Katharine Mehrling, ein perfekter Musical-Star, ist auch als Lona eine Idealbesetzung. Eine Attraktive und Wendige mit prima Stimme in Stiefeln, fransigen Lederhosen und Cowgirlhut.
Die ballert auch mal mit der Pistole, kann jedoch den Neuen nicht beeindrucken. Umso schneller gewinnt der schwarzgelockte Serkan Kaya mit Berlin-Kreuberg-Charme das Publikum. Übrigens auch er ein bereits Vielbeschäftigter, in Berlin als junger Udo Lindenberg in „Hinterm Horizont“ zu erleben.

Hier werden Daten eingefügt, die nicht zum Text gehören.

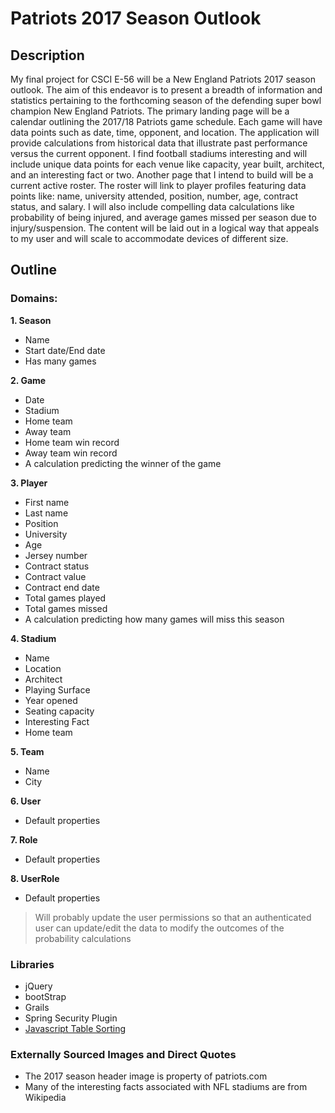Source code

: # Patriots 2017 Season Outlook

## Description

My final project for CSCI E-56 will be a New England Patriots 2017 season outlook. The aim of this endeavor is to present a breadth of information and statistics pertaining to the forthcoming season of the defending super bowl champion New England Patriots. The primary landing page will be a calendar outlining the 2017/18 Patriots game schedule. Each game will have data points such as date, time, opponent, and location. The application will provide calculations from historical data that illustrate past performance versus the current opponent. I find football stadiums interesting and will include unique data points for each venue like capacity, year built, architect, and an interesting fact or two. Another page that I intend to build will be a current active roster. The roster will link to player profiles featuring data points like: name, university attended, position, number, age, contract status, and salary. I will also include compelling data calculations like probability of being injured, and average games missed per season due to injury/suspension. The content will be laid out in a logical way that appeals to my user and will scale to accommodate devices of different size.

## Outline

### Domains:

**1. Season**
- Name
- Start date/End date
- Has many games

**2. Game**
- Date
- Stadium 
- Home team
- Away team
- Home team win record
- Away team win record
- A calculation predicting the winner of the game

**3. Player**
- First name
- Last name
- Position
- University
- Age
- Jersey number
- Contract status
- Contract value
- Contract end date
- Total games played
- Total games missed
- A calculation predicting how many games will miss this season

**4. Stadium**
- Name
- Location
- Architect
- Playing Surface
- Year opened
- Seating capacity
- Interesting Fact
- Home team

**5. Team**
- Name
- City

**6. User**
- Default properties

**7. Role**
- Default properties

**8. UserRole**
- Default properties



>Will probably update the user permissions so that an authenticated user can update/edit the data to modify the outcomes of the probability calculations

### Libraries  
- jQuery
- bootStrap
- Grails
- Spring Security Plugin
- <a href="https://www.w3schools.com/howto/howto_js_sort_table.asp" target="_blank">Javascript Table Sorting</a>

### Externally Sourced Images and Direct Quotes
 - The 2017 season header image is property of patriots.com
 - Many of the interesting facts associated with NFL stadiums are from Wikipedia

Die anderen sind „richtige“ Opernsängerinnen und -sänger, so das zweites Paar, das schneller zu Potte kommt: Mirka Wagner mit einem spritzigem Sopran als Nelly Nettleton, die sich den reichen Chester Kingsbury jun. angelt, flott gesungen und gespielt von Michael Pflumm (Tenor).
Jens Larsen, der beliebte Bass des Hauses, muss hier einen rechten Langweiler geben, den Sheriff Harry Sullivan, der es beinahe zum Ehemann der flotten Lona schafft, aber schließlich zu Gunsten des Cowboys auf sie verzichtet und damit – na klar – das Happy End ermöglicht.
Bis es soweit ist, swingt Kálmáns Musik durchs Haus, eine mitreißende Mixtur aus Budapest- und Broadway-Sound mit einer Prise Wien. Kálmán, der 1938 in die USA emigrierte, hatte bereits das Musical „Oklahoma“ im Ohr.
Die Verknüpfung von Wiener Operetten-Traditionen mit US- und Puszta-Klängen sollte ihm zu einem Neustart in Europa verhelfen. Doch er starb noch vor der Aufführung der „Arizona Lady“, und erst Kosky holt ihn in Berlin mit großem Erfolg schon zum dritten Mal aus der Versenkung.
Zwischendurch – vokal bestens vom Lindenquintett Berlin begleitet – gibt’s Betrug und Pech beim Pferderennen, steht Roy einiger Untaten verdächtig in Handschellen da. Auf alle Fälle sind Lona und Roy ebenso störrisch wie die Stute. Er haut ab, sie ist reuig. Ihr ganzes seufzendes Herz legt sie in den Song „Sigh by night“ aus Kálmáns Broadway-Musical „Marinka“. Ein Einschub, von ihr gewünscht und von Kosky gerne genehmigt. Ihr persönlicher Höhepunkt.
Dennoch stiehlt einer allen anderen die Schau: Stefan Sevenich, der auch als Leporello im neuen Don Giovanni des Hauses abräumt. Hier entlockt er als rasant-komische Mexikanische Tänzerin Bonita dem Publikum Lachsalven. Der Mann mit dem kräftigen Bass ist übrigens Dozent für szenischen Unterricht…
Zuletzt strahlen alle, von der neu entdeckten Western-Operette begeistert, um die Wette: die Bejubelten auf der Bühne und das animierte Publikum im Saal.
Nächste und letzte Aufführung am 30. Dezember.